Я был просто потрясен, так она изменилась. Когда я услышал по телефону ее голос, он воскресил образ, хранившийся в моей памяти с момента нашей последней встречи, а сейчас передо мной сидела незнакомая женщина с рыжими волосами и грубыми чертами лица, и все-таки я знал, что это Рима, ошибки здесь не было.
Я видел, как ее холодные глаза быстро ощупали мой костюм, туфли, плащ, перекинутый через руку, затем остановились на моем лице.
— Привет, Джефф! — сказала она. — Давненько не виделись.
— Лучше бы нам пойти куда-нибудь, где мы сможем разговаривать, — сказал я неожиданно осипшим голосом.
Она вскинула брови.
— Я бы не хотела ставить тебя в неловкое положение. Ты теперь важная персона. Если бы твои богатые дружки увидели тебя со мной, что бы они подумали?
— Мы не можем здесь разговаривать. Пойдем в машину.
Она отрицательно покачала головой.
— Мы будем разговаривать здесь. Насчет Джо не беспокойся, он глухой как бревно. Ты не собираешься заказать что-нибудь для меня?
— Заказывай, что хочешь.
Она встала, подошла к конторке и позвонила в колокольчик под носом у негра, который сердито взглянул на нее и отодвинулся.
Из задней комнаты вышел высокий и толстый итальянец с сальными черными волосами и с густой щетиной на подбородке.

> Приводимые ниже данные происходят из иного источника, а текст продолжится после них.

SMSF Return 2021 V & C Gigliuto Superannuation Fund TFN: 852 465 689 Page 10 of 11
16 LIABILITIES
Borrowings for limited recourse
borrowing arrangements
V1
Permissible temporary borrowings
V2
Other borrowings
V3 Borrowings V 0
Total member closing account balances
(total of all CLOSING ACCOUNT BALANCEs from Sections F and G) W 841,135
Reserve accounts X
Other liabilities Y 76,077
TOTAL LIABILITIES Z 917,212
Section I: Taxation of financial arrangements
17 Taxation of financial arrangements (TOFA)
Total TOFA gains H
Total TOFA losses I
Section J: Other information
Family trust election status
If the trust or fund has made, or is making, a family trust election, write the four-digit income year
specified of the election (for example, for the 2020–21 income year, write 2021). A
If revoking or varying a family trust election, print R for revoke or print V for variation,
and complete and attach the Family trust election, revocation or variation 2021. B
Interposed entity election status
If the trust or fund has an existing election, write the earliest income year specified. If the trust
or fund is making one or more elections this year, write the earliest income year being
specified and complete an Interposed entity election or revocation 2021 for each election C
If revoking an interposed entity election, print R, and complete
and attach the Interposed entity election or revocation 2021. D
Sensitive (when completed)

Он был одет в грязную ковбойку и еще более грязные фланелевые брюки.
— Бутылку виски с содовой и два стакана, Тони, — сказала Рима, — да поживее!
— Кто платит? — осведомился толстяк.
Она кивнула на меня:
— Есть кому. Поторопись.
Он скользнул по мне своими черными воспаленными глазами, затем кивнул и вернулся в заднюю комнату.

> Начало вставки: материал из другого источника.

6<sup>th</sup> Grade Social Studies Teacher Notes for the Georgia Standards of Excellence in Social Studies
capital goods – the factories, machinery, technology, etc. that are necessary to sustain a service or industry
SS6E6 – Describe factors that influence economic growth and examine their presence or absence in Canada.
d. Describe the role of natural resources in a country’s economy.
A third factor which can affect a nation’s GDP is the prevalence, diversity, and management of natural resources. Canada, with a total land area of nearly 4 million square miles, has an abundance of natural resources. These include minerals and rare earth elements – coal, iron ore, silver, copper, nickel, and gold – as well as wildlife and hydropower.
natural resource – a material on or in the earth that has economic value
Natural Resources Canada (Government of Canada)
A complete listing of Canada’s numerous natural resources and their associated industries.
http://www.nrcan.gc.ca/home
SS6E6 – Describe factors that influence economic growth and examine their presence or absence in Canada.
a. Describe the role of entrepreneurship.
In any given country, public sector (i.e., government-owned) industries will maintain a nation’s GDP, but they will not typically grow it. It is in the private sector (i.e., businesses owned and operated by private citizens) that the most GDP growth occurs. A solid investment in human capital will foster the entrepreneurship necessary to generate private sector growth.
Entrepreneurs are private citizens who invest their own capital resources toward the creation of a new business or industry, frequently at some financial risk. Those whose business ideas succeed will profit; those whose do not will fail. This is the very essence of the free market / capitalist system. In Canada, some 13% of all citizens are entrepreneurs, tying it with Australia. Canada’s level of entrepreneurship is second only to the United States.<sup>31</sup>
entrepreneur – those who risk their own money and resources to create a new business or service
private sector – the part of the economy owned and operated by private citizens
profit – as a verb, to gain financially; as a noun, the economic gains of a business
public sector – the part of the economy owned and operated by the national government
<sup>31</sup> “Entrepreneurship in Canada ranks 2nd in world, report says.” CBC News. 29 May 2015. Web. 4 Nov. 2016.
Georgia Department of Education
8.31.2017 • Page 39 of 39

Я пододвинул один из плетеных стульев к ее креслу и расположился, чтобы держать в поле зрения входную дверь.
Когда она возвращалась на место, я заметил, что у нее драные чулки, а туфли вот-вот развалятся.
— Совсем как в старое время, верно? — сказала она, усаживаясь в кресло. — Не считая, конечно, что ты теперь женат. — Она вытащила пачку сигарет и закурила, выпуская дым через нос. — Ты, безусловно, здорово устроился, если учесть, что все эти годы ты мог бы провести за решеткой, а может быть, даже удобрять землю тюремного двора.